= Try it =
Format the lines of the items below as a numbered list, starting with the line containing "Inkubator Uniwersytetu Warszawskiego" and continuing through the line containing "dedykowane cykle warsztatowe, […]". Leave out any blank lines.

Saved entries:
--

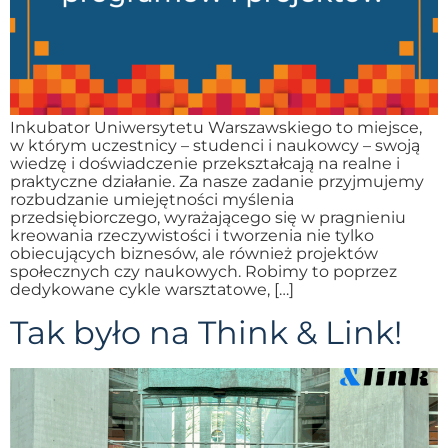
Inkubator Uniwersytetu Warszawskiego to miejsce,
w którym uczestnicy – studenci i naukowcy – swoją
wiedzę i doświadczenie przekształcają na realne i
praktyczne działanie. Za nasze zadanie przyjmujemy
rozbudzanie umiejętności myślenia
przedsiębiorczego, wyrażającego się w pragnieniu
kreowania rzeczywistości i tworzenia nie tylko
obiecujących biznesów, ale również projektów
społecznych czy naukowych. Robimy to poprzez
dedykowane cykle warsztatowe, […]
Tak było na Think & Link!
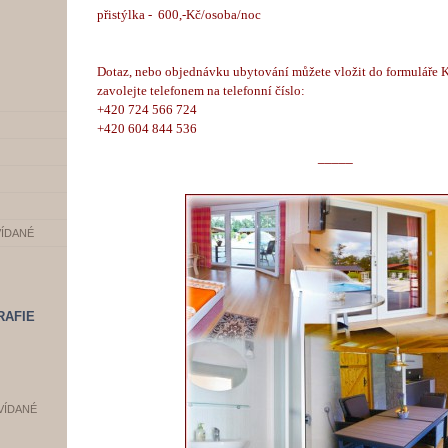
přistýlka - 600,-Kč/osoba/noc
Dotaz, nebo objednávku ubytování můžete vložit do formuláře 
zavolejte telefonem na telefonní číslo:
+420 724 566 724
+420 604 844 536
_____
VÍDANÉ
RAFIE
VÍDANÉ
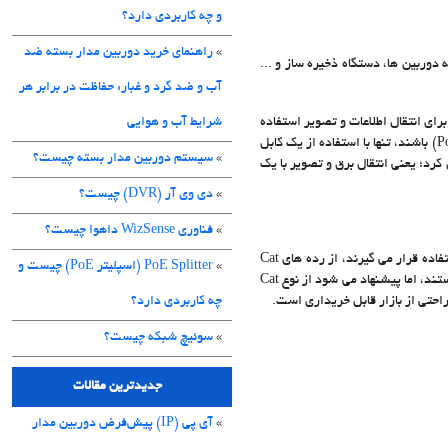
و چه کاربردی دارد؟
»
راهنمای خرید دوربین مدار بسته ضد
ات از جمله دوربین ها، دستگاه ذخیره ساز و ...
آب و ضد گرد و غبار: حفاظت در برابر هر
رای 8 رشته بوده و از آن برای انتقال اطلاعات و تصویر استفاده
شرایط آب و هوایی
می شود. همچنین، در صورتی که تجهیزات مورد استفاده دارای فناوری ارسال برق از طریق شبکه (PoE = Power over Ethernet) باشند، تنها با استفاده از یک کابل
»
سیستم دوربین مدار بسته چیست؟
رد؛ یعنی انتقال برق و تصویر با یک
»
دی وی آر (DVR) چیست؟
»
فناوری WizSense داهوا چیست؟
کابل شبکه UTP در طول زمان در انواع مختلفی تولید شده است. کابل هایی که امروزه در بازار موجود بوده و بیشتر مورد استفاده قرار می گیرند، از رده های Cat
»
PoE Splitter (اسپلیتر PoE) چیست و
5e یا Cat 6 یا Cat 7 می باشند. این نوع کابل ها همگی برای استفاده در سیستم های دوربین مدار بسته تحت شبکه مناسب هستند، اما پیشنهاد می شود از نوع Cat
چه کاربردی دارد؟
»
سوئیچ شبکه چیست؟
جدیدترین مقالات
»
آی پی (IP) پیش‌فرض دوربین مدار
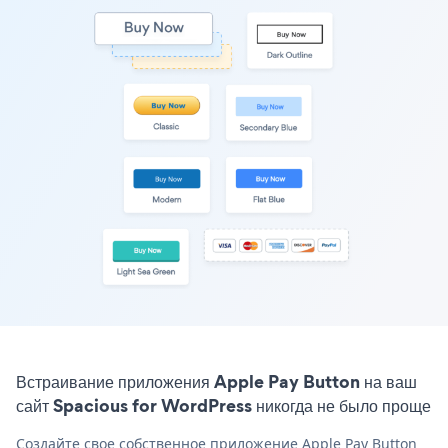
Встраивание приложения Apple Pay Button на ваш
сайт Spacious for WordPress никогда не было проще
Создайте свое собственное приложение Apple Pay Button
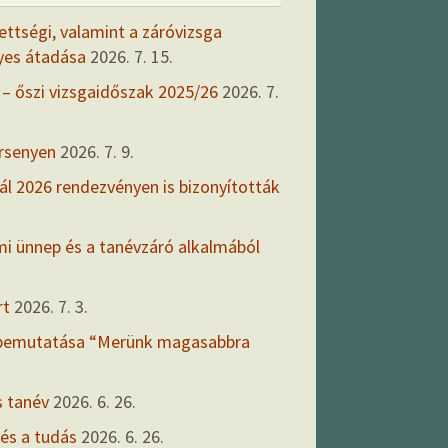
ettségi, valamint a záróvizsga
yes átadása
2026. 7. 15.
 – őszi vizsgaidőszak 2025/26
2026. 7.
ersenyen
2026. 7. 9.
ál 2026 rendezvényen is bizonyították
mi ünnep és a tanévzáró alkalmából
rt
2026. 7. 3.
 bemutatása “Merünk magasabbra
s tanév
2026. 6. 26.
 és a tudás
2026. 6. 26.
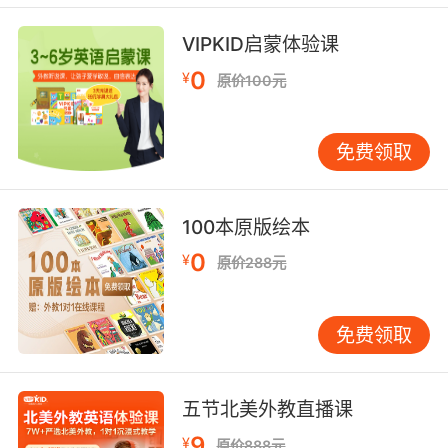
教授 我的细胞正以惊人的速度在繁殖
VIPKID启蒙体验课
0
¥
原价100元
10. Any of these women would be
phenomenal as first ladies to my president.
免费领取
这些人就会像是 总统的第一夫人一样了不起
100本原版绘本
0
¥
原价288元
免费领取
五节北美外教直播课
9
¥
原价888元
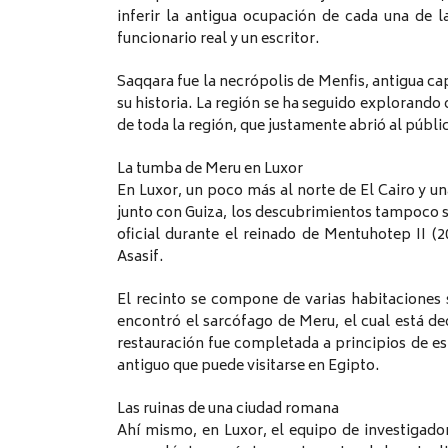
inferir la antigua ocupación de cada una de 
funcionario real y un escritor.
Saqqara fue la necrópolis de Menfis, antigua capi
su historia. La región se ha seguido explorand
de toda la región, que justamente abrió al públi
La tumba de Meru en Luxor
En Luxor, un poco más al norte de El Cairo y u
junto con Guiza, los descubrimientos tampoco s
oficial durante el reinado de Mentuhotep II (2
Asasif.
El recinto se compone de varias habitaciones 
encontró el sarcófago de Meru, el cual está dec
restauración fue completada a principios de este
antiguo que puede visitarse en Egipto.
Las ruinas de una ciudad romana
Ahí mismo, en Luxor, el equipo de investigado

--

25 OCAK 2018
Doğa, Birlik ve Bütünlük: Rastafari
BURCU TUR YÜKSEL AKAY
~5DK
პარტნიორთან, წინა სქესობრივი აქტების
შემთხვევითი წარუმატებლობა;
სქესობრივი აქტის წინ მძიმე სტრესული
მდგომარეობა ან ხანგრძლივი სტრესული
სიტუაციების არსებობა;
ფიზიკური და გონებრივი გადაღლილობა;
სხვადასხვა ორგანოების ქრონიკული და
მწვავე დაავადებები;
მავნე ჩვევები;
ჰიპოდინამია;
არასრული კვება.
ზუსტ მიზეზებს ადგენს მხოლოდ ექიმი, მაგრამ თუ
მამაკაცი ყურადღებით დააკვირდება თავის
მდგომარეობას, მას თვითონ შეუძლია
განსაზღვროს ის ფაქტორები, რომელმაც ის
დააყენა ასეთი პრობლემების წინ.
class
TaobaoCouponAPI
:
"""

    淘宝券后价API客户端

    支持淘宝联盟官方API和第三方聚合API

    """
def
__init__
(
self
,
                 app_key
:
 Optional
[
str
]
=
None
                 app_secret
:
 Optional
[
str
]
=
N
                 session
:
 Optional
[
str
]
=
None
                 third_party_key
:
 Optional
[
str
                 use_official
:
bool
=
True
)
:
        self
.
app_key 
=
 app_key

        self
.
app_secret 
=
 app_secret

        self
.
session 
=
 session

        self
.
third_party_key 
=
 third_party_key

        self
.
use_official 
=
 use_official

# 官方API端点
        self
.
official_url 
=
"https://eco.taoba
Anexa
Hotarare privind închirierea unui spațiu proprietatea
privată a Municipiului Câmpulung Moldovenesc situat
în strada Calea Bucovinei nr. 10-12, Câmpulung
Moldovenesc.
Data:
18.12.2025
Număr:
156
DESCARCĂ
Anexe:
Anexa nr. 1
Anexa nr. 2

--

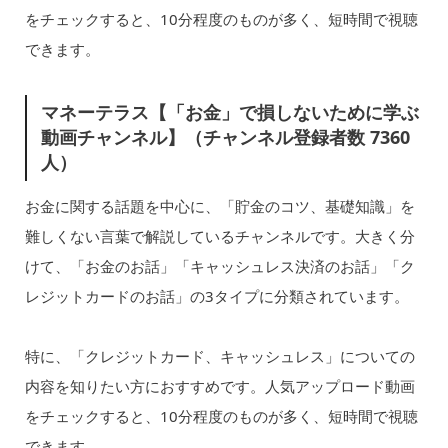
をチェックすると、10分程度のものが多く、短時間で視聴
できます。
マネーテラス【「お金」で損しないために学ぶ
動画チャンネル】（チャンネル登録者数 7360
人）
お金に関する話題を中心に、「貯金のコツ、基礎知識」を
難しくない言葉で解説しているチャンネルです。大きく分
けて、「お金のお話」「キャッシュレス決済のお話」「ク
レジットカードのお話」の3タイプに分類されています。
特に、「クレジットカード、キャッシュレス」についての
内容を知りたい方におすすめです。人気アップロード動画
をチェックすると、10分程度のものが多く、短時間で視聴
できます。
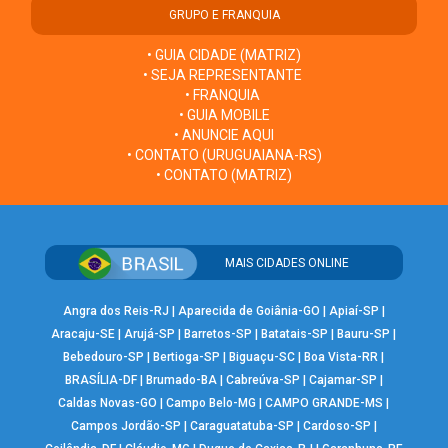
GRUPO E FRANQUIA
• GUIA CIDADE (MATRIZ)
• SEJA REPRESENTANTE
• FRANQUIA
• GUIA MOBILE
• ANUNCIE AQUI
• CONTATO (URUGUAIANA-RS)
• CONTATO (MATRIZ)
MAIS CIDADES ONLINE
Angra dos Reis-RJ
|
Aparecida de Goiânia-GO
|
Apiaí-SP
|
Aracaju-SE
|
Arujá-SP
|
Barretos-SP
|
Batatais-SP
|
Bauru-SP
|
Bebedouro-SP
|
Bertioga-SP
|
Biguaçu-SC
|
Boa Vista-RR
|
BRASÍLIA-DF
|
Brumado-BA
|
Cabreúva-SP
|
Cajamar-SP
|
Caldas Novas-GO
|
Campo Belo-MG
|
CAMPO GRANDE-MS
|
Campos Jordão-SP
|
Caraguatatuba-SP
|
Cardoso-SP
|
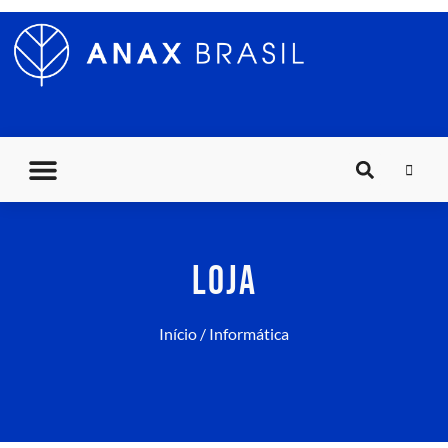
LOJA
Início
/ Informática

--

= Task answer =
1. Inkubator Uniwersytetu Warszawskiego to miejsce,
2. w którym uczestnicy – studenci i naukowcy – swoją
3. wiedzę i doświadczenie przekształcają na realne i
4. praktyczne działanie. Za nasze zadanie przyjmujemy
5. rozbudzanie umiejętności myślenia
6. przedsiębiorczego, wyrażającego się w pragnieniu
7. kreowania rzeczywistości i tworzenia nie tylko
8. obiecujących biznesów, ale również projektów
9. społecznych czy naukowych. Robimy to poprzez
10. dedykowane cykle warsztatowe, […]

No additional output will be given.